Unraveling Biomarkers through Multi-Modal Data Fusion
Evrim Acar, Simula Research Lab
Fusing complementary signals from different modalities holds the promise to lead to the discovery of more accurate diagnostic biomarkers for various diseases. For instance, in neuroscience, joint analysis of signals from different neuroimaging techniques has the potential to reveal biomarkers for neurological disorders. However, biomarker discovery through data fusion is challenging since it requires extracting interpretable and reproducible patterns from data sets consisting of shared as well as unshared patterns, and often of different orders, e.g., multi-channel electroencephalography (EEG) signals from multiple subjects can be represented as a third-order tensor with modes: subjects, time, and channels, while functional magnetic resonance imaging (fMRI) data may be in the form of a subjects by voxels matrix.

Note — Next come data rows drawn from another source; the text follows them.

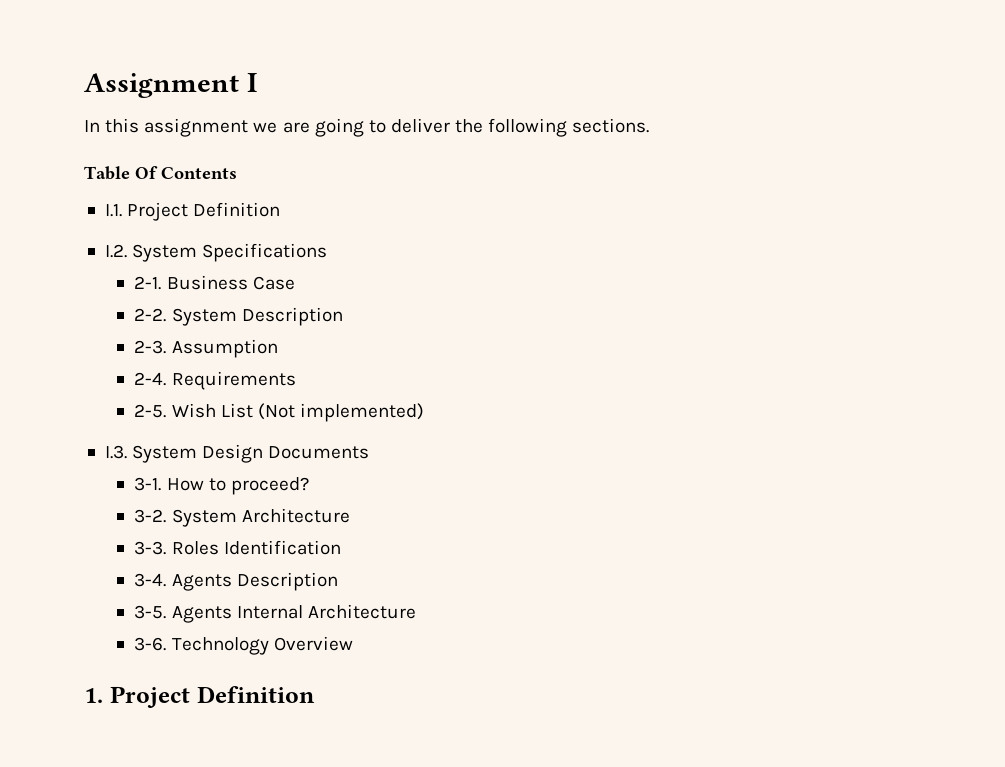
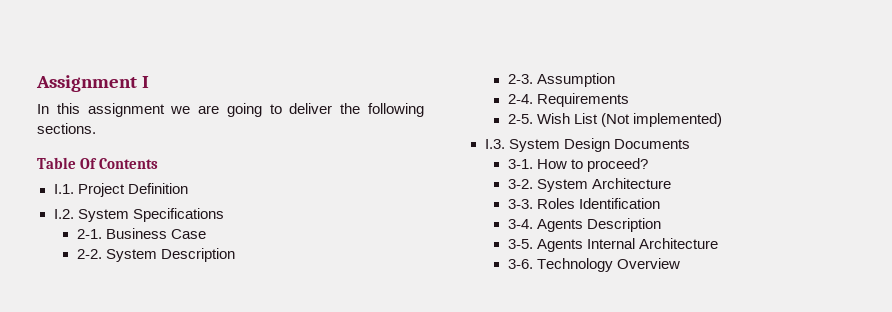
[84,686,315,708] // 1. Project Definition -> (681, 263) none

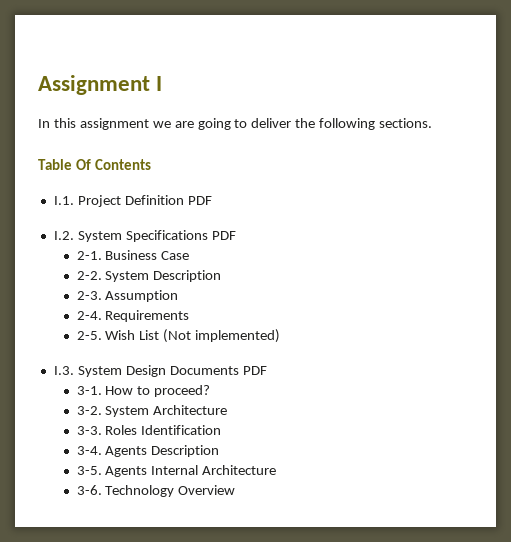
(188, 188) none -> [187,196,212,205] PDF
(224, 215) none -> [211,231,236,240] PDF
(690, 144) none -> [242,366,267,375] PDF

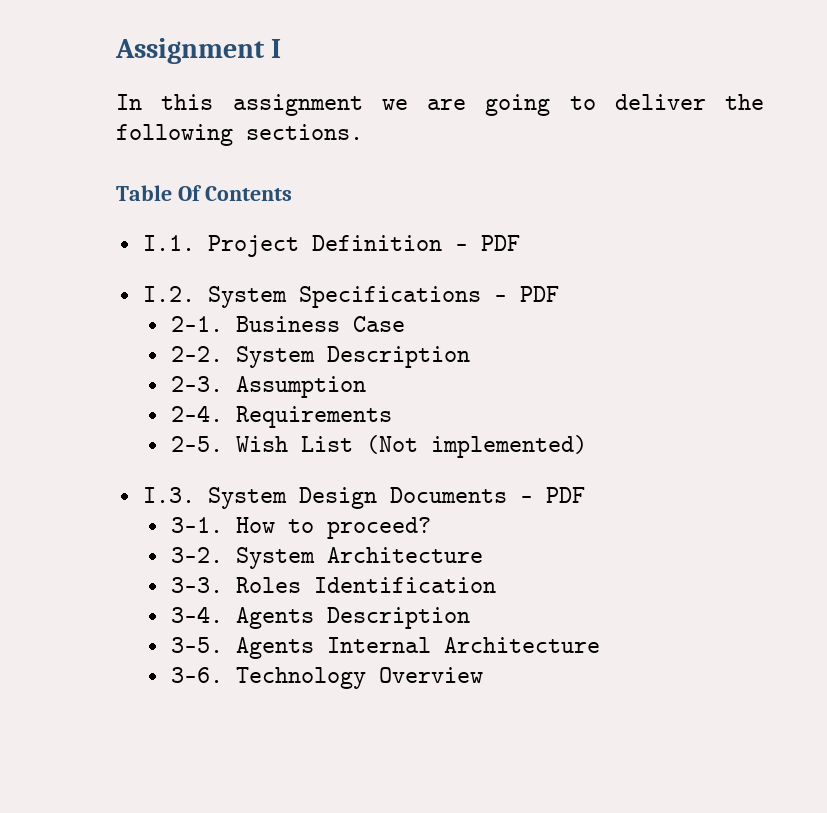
(184, 200) none -> [454,244,468,251] -
(208, 236) none -> [493,295,507,302] -
(239, 370) none -> [519,496,533,503] -

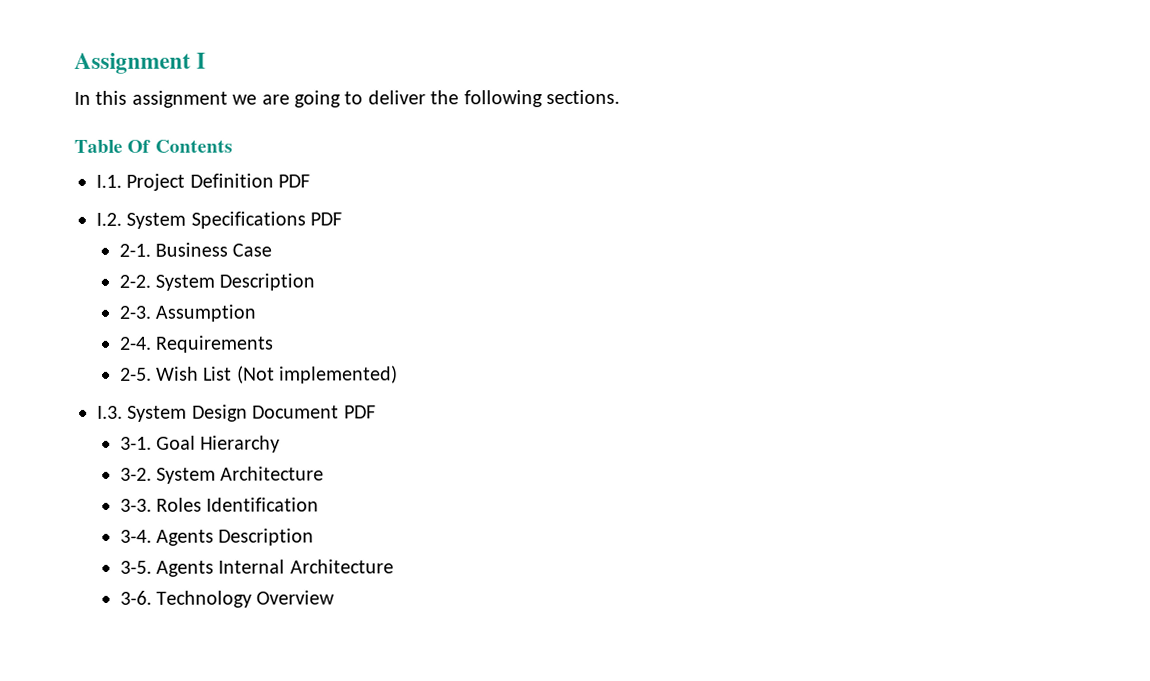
[454,244,468,251] - -> (274, 180) none
[493,295,507,302] - -> (306, 220) none
[389,487,533,503] Documents - -> [252,405,340,419] Document
[236,517,432,539] How to proceed? -> [155,435,281,453] Goal Hierarchy

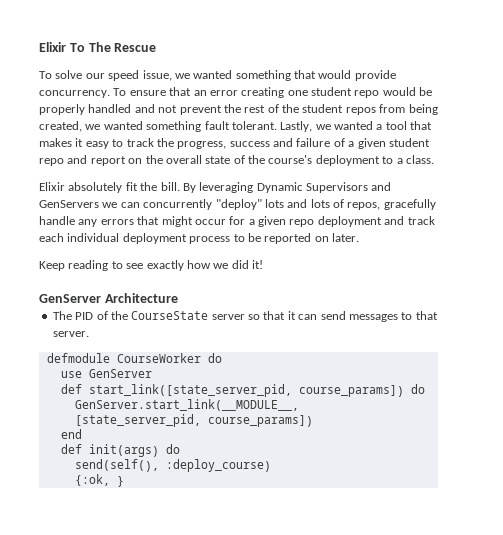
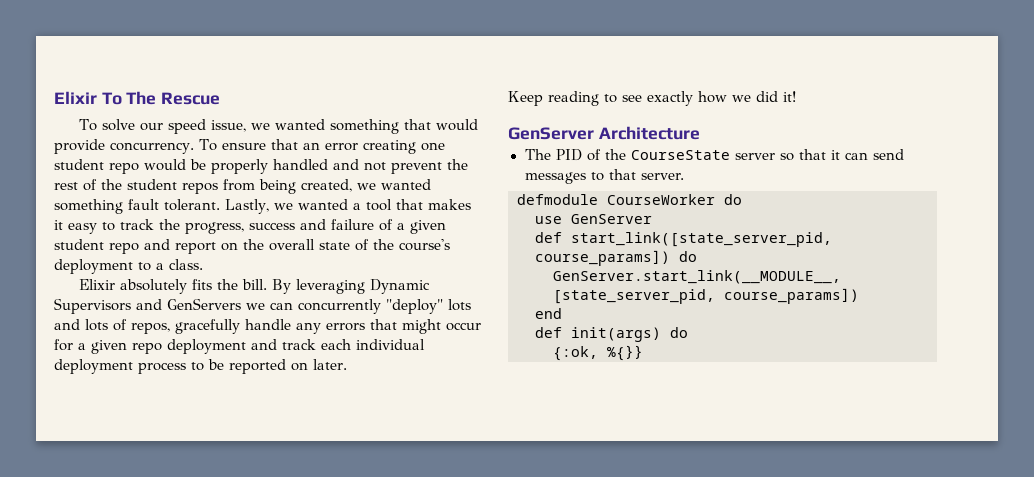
[125,182,138,191] fit -> [191,279,212,290] fits
[74,459,271,472] // send(self(), :deploy_course) -> (688, 332) none
[116,476,124,487] } -> [607,345,643,361] %{}}

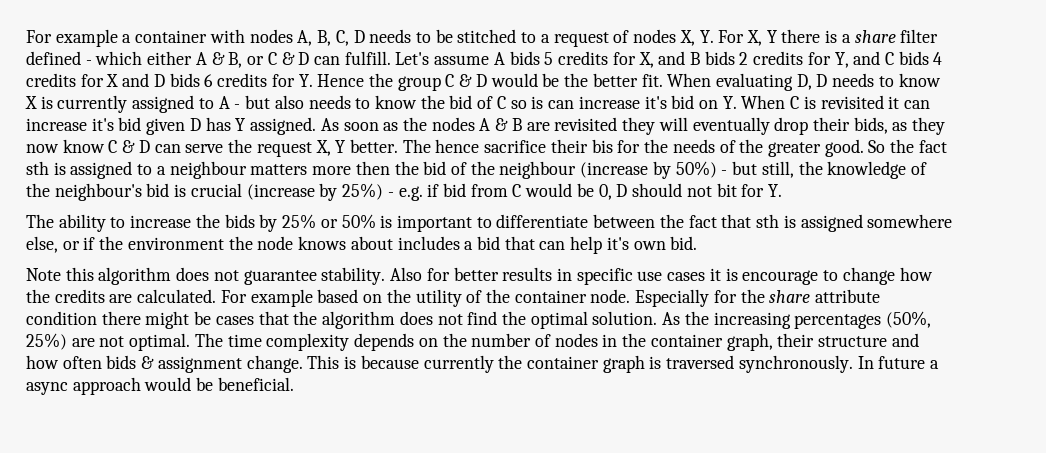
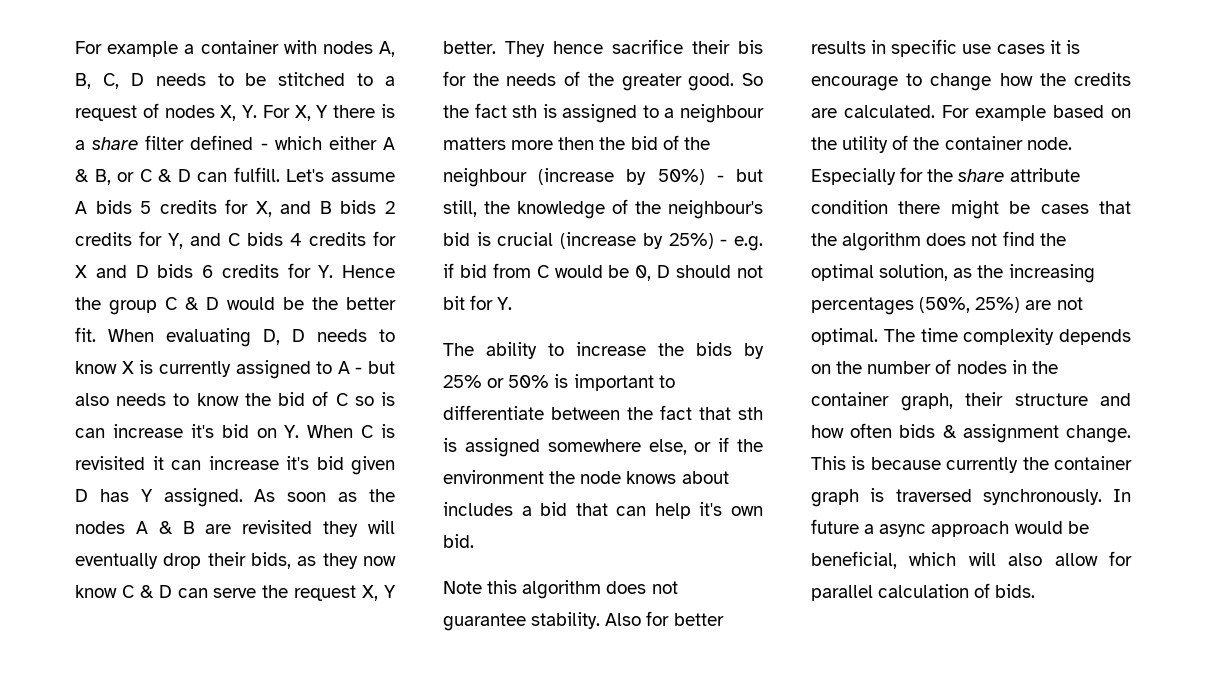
[402,139,431,153] The -> [505,41,545,57] They
[592,311,681,325] solution. As -> [879,264,973,281] solution, as
[217,377,294,391] beneficial. -> [811,551,1132,569] [811,583,1036,601] beneficial, which will also allow for parallel calculation of bids.

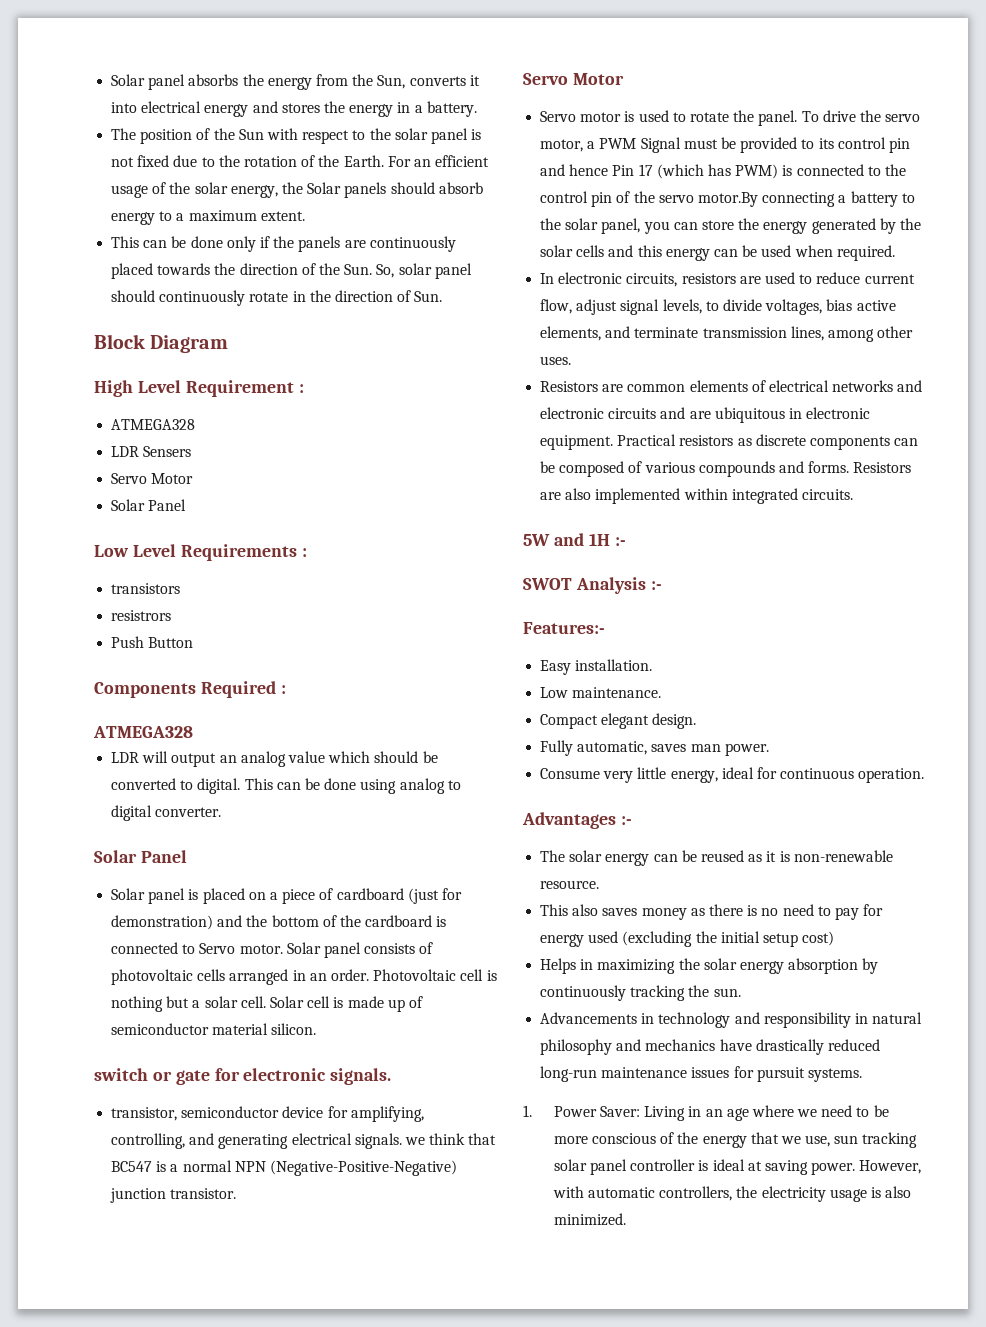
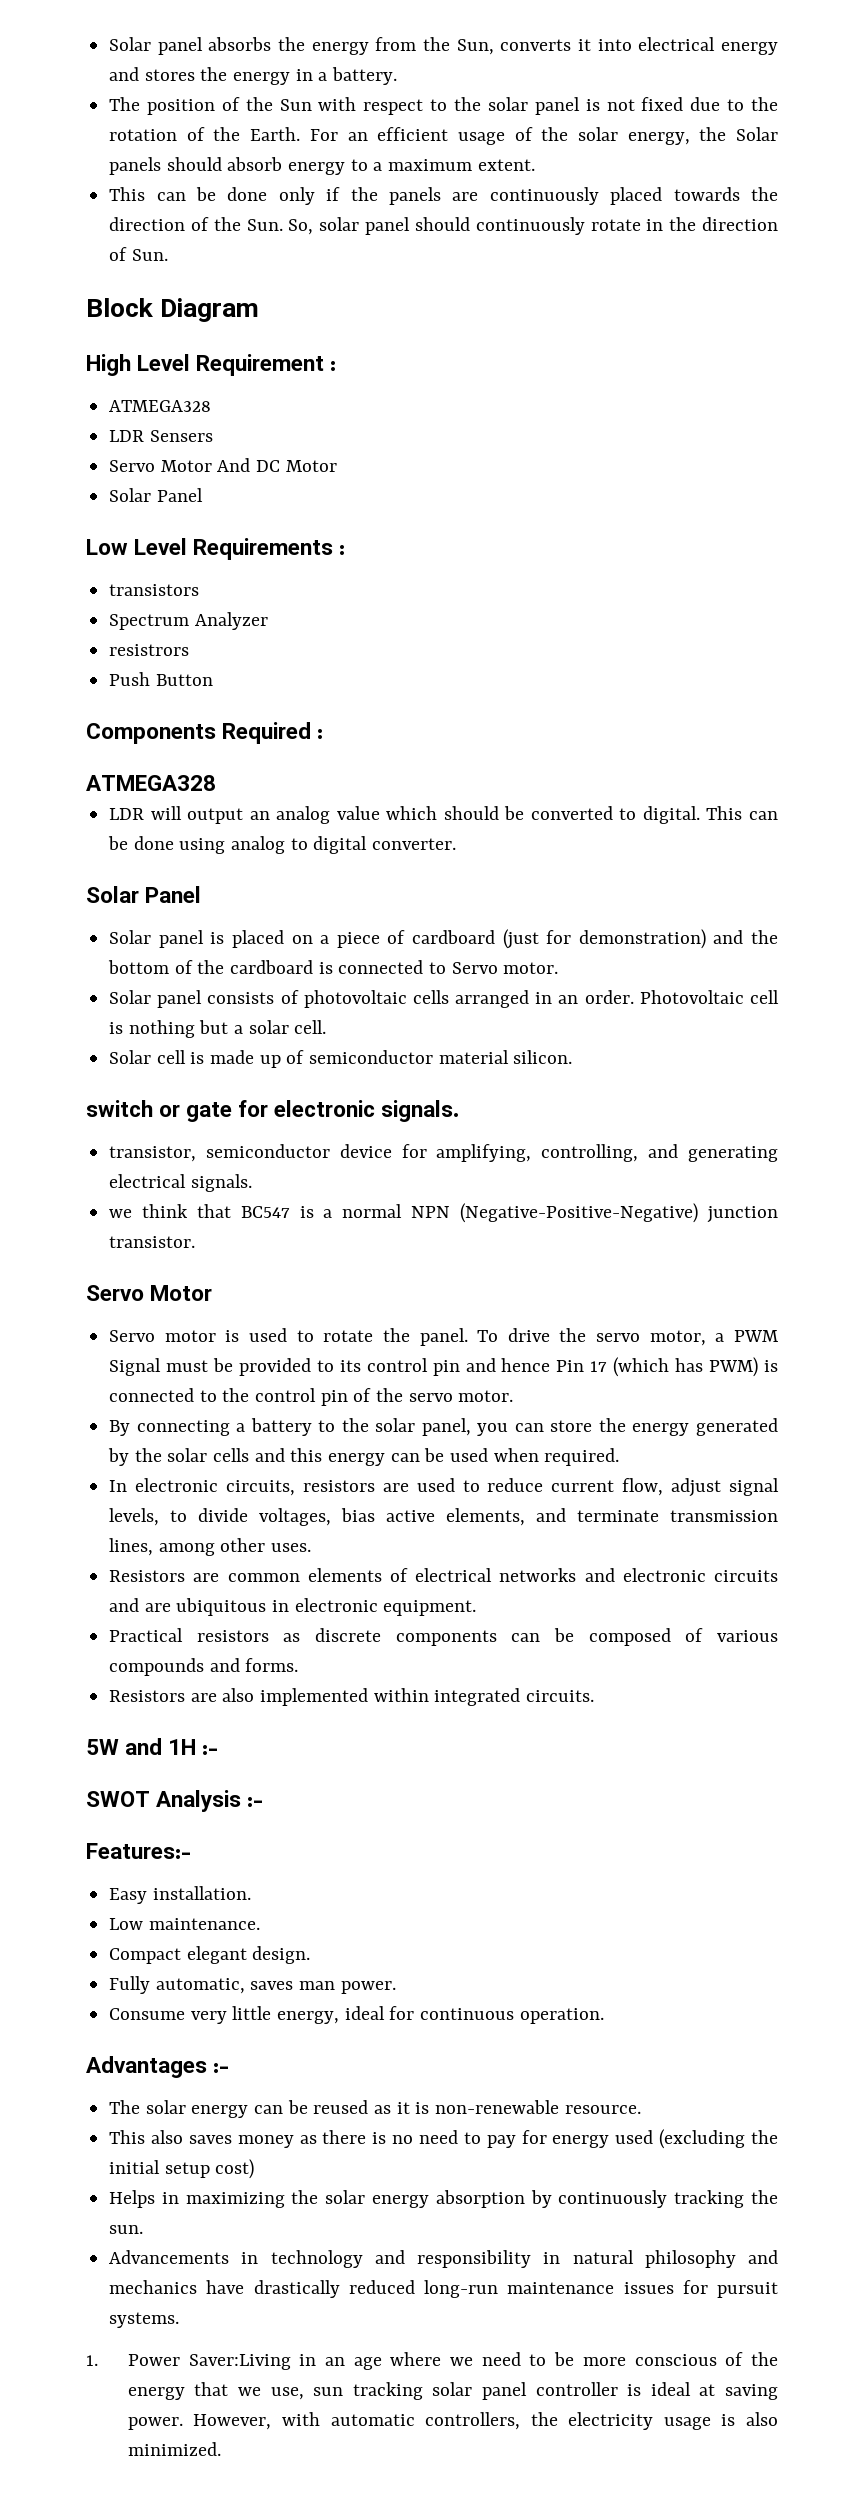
(194, 478) none -> [217,458,337,472] And DC Motor
(181, 588) none -> [109,612,268,630] // Spectrum Analyzer
(283, 949) none -> (559, 968) //
(266, 1002) none -> (327, 1027) //
(402, 1141) none -> (252, 1183) //
[697,192,758,207] motor.By -> [458,1390,514,1402] [109,1420,131,1436] motor. // By
(614, 442) none -> (477, 1608) //
(850, 467) none -> (299, 1665) //
[599,1106,686,1121] Saver: Living -> [188,2354,291,2370] Saver:Living

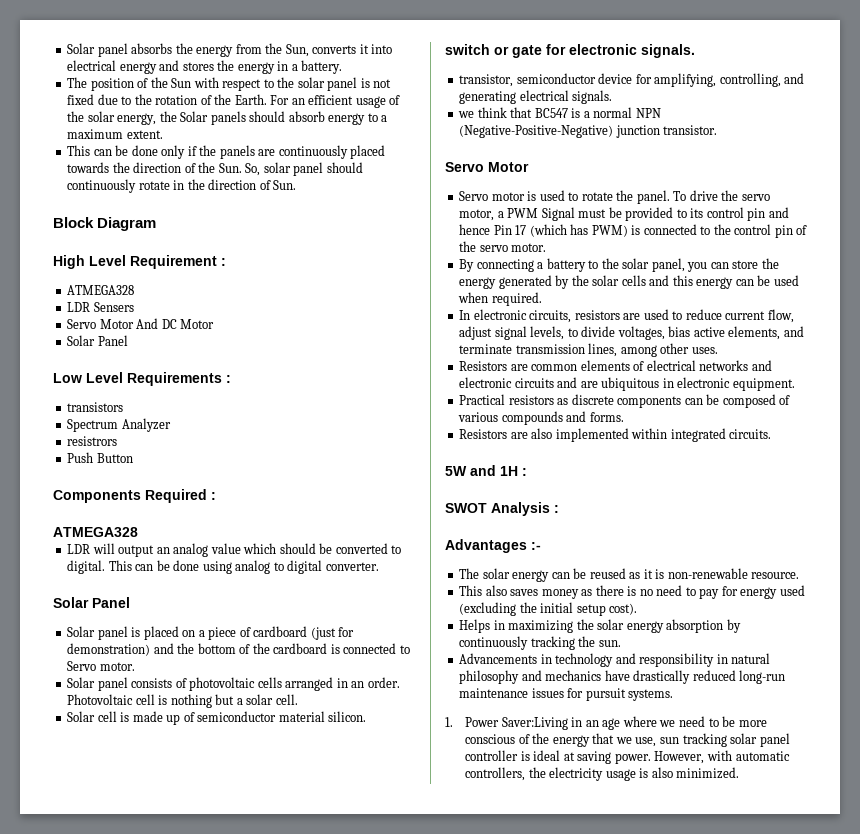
[202,1745,219,1755] :- -> [522,468,527,476] :
[247,1797,264,1807] [86,1843,191,1859] [109,1886,251,1904] [109,1918,260,1930] [109,1946,311,1964] [109,1976,396,1994] [109,2006,604,2024] :- // Features:- // Easy installation. // Low maintenance. // Compact elegant design. // Fully automatic, saves man power. // Consume very little energy, ideal for continuous operation. -> [554,505,559,513] :
[215,2159,255,2179] cost) -> [609,603,638,615] cost).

Traditional fusion methods rearrange higher-order tensors as matrices and uses matrix factorization-based fusion approaches with additional constraints such as statistical independence or orthogonality to extract patterns, i.e., biomarkers, uniquely. Rather than imposing such constraints, we preserve the multiway structure of higher-order tensors, formulate data fusion as a coupled matrix and tensor factorization (CMTF) problem and discuss its extension to structure-revealing data fusion, i.e., fusion models that can identify shared and unshared patterns in coupled data sets. Numerical experiments on prototypical and real coupled data sets demonstrate that the structure-revealing CMTF model can capture the underlying patterns more accurately than matrix factorization-based fusion methods by exploiting the low-rank structure of higher-order tensors. We will discuss applications of CMTF-based fusion models in metabolomics and neuroscience.